_RECORDED DATA_

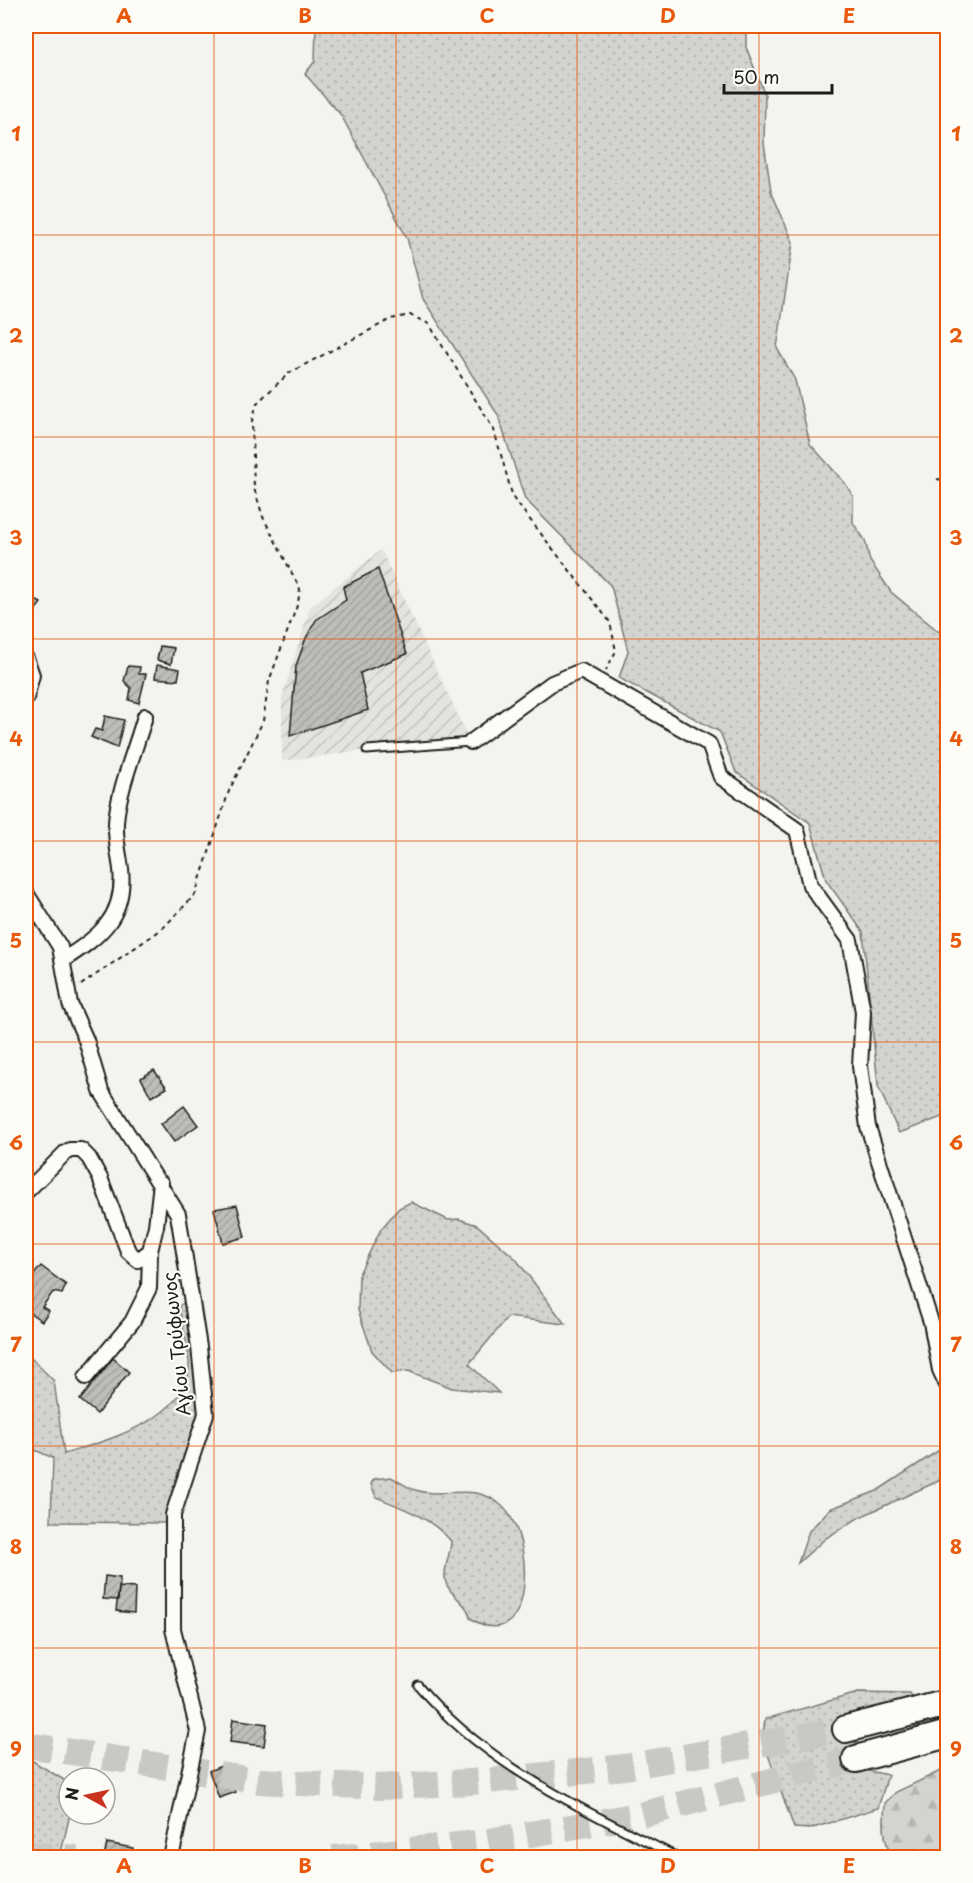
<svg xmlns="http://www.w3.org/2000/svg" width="973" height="1883" viewBox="0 0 973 1883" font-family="'Playpen Sans',sans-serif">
  <defs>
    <pattern id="industrial-furrows" width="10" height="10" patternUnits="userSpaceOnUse" patternTransform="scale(1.5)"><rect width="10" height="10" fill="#e4e3de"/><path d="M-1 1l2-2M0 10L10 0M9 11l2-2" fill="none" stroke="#c3c2be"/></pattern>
    <pattern id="grass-dots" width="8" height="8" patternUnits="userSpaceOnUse" patternTransform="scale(1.5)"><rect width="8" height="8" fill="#d4d3cf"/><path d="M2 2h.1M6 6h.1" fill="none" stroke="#b5b5b1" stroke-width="1.8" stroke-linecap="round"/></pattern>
    <pattern id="forest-firs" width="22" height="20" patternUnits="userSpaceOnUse" patternTransform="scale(1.5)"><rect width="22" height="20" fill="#d4d3cf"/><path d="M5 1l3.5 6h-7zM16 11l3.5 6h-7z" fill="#b5b5b1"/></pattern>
    <pattern id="building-hatch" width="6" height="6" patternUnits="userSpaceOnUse" patternTransform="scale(1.5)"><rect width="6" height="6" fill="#bebdba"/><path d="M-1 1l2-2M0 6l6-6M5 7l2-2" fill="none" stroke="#a3a29f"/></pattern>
  </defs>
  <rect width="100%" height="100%" fill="#f4f3ee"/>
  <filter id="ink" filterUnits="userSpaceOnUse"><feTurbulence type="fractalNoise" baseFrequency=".0167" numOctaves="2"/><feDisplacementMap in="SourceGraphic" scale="12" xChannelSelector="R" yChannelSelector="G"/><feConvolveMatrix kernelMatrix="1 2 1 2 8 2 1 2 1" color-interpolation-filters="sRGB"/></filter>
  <g filter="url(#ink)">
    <path fill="url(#industrial-furrows)" d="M381,550L468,737L282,761V697L310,607Z"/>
    <path fill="url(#grass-dots)" stroke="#787876" stroke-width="1.5" d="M316,26H746V47L765,95L764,143L771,191L793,242L777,348L795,380L810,444L845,483L853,496V523L865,540L870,561L891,592L938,631L947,633V1121V1115L899,1133L878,1086L863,932L826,880L810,823L736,772L720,732L619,678L628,651L611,586L525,499L498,415L423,299L407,238L341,115L305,74L315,61Z
      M411,1202L448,1220L459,1219L477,1225L516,1259L565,1324L508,1317L469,1364L499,1393L452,1388L408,1371L392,1373L372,1351L358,1310L359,1274L381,1229L399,1208Z
      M189,1299L202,1414L167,1523L51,1522L53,1458L26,1446V1353L54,1381L64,1454C104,1441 183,1421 189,1370C191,1357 181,1321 179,1306Z
      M947,1445V1477L858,1518L826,1538L798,1563L809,1531L830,1509L877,1491Z
      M391,1477C398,1481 407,1487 415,1490C445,1500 476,1480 503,1507C536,1539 535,1660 470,1618C469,1604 451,1597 446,1583C442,1570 451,1554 451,1541C431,1518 403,1508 376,1497L371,1484L374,1479Z
      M858,1693L910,1694L912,1697L863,1716L852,1740L858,1743L860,1769L888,1775L878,1808L810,1829L794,1828L765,1746L763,1734L765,1719Z
      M26,1757L69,1783L70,1814L60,1857H26Z"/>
    <path fill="url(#forest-firs)" stroke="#787876" stroke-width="1.5" d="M947,1768V1857H892C883,1840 883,1823 885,1803L896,1792Z"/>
    <path fill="url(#building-hatch)" stroke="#1c1c1c" stroke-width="1.5" d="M378,569L407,654L360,673L368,710L290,736L296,666L306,638L316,620L346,600L343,587Z
      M26,595L41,603L26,622Z
      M160,646L174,648L171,664L157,660Z
      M157,665L180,669L178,680L155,678Z
      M128,666L140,667L139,674H146L139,703L129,700L131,688L124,681Z
      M105,716L124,720L117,748L91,737L95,729L102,731Z
      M154,1070L167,1088L151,1097L141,1078Z
      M184,1106L198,1125L174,1142L161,1124Z
      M237,1205L245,1237L223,1243L214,1209Z
      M41,1266L66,1285L62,1294L53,1292L42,1307L49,1311L42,1321L26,1310V1298L34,1284L29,1281Z
      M113,1358L129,1372L97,1414L80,1400Z
      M105,1576L120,1578L118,1600L103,1599Z
      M119,1587L135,1588L134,1613L116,1611Z
      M233,1719L267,1724L264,1746L230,1742Z
      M226,1764L236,1792L219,1798L209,1771Z
      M107,1843L133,1848L132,1858H104Z"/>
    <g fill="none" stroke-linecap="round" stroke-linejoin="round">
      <path stroke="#c9c8c4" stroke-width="26" stroke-dasharray="26 13" stroke-linecap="butt" d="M26,1745L259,1781L379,1787L487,1781L625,1767L846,1729
        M26,1854L77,1858
        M333,1858L478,1843L640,1815L856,1759"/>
      <defs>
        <path id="lane" d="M367,750L471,742
          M418,1685C486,1767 586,1810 679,1858"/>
        <path id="street" d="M26,658L32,675L26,698
          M471,742L552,683L581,671L709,744L721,777L797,830L810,885L850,940L863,1012L860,1066L868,1127L931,1322L940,1370L948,1387
          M26,893L60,947L70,1004L86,1040L101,1091L178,1214L199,1347L206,1414L173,1515V1629L198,1731L171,1858
          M63,960C99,937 126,917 121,869C119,854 115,838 116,823C117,794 137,745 145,716
          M26,1192L65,1153L70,1150H81L89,1158L100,1178L128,1251L138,1260L150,1251L156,1226L161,1183
          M86,1377L132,1322L149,1288L150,1251"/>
        <path id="highway" d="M846,1729L948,1703
          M856,1759L948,1734"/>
      </defs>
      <use href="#lane" stroke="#1c1c1c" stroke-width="11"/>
      <use href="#street" stroke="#1c1c1c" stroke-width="18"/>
      <use href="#highway" stroke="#1c1c1c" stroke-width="30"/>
      <path stroke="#1c1c1c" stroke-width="2" stroke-dasharray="4.5 4.5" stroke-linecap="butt" d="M937,479L948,481
        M81,985L162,929L195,895L229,791L263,721L269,681L298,603L300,589L263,517L254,488L252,421L257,403L289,373L391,319L410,315L429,324L494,430L513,498L610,622L616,651L606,670"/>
      <use href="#lane" stroke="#fdfcf7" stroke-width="7"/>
      <use href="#street" stroke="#fdfcf7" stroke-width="14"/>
      <use href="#highway" stroke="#fdfcf7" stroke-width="26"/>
    </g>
  </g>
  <path fill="none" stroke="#e8590c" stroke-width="1.5" stroke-opacity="0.55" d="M214,26V1858M396,26V1858M577,26V1858M759,26V1858M26,235H948M26,437H948M26,639H948M26,841H948M26,1042H948M26,1244H948M26,1446H948M26,1648H948"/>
  <g text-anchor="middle" stroke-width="4.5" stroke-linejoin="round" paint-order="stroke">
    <g font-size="18" fill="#1c1c1c" stroke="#fdfcf7">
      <text transform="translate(177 1344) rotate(-96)" y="6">Αγίου Τρύφωνος</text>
    </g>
  </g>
  <rect width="973" height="1883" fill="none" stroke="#fdfcf7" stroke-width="66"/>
  <g transform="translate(87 1796) rotate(278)"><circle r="28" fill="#fdfcf7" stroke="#a3a29f" stroke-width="1.5"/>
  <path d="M0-4.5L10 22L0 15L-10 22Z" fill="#c8321e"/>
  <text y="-9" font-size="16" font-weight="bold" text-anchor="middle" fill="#1c1c1c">N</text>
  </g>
  <path d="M724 84v9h108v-9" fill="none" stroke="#1c1c1c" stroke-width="3"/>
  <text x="733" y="84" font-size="18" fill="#1c1c1c" stroke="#fdfcf7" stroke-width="4.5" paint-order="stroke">50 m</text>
  <rect x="33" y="33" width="907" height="1817" fill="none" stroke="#e8590c" stroke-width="2"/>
  <g font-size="20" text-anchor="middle" font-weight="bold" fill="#e8590c">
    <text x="124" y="23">A</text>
    <text x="305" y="23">B</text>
    <text x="487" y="23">C</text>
    <text x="668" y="23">D</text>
    <text x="849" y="23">E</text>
    <text x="16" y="141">1</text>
    <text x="956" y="141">1</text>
    <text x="16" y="343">2</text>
    <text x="956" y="343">2</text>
    <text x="16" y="545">3</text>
    <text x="956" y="545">3</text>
    <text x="16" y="746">4</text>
    <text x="956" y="746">4</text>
    <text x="16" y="948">5</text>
    <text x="956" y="948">5</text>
    <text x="16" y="1150">6</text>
    <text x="956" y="1150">6</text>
    <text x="16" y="1352">7</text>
    <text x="956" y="1352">7</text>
    <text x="16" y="1554">8</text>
    <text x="956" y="1554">8</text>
    <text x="16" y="1756">9</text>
    <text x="956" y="1756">9</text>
    <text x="124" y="1873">A</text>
    <text x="305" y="1873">B</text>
    <text x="487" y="1873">C</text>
    <text x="668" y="1873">D</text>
    <text x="849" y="1873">E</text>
  </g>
</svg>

_TASK ITEM_
Each line in the entries above that includes the string "filter" should be extracted.

_RESULT FOR THIS EXERCISE_
  <filter id="ink" filterUnits="userSpaceOnUse"><feTurbulence type="fractalNoise" baseFrequency=".0167" numOctaves="2"/><feDisplacementMap in="SourceGraphic" scale="12" xChannelSelector="R" yChannelSelector="G"/><feConvolveMatrix kernelMatrix="1 2 1 2 8 2 1 2 1" color-interpolation-filters="sRGB"/></filter>
  <g filter="url(#ink)">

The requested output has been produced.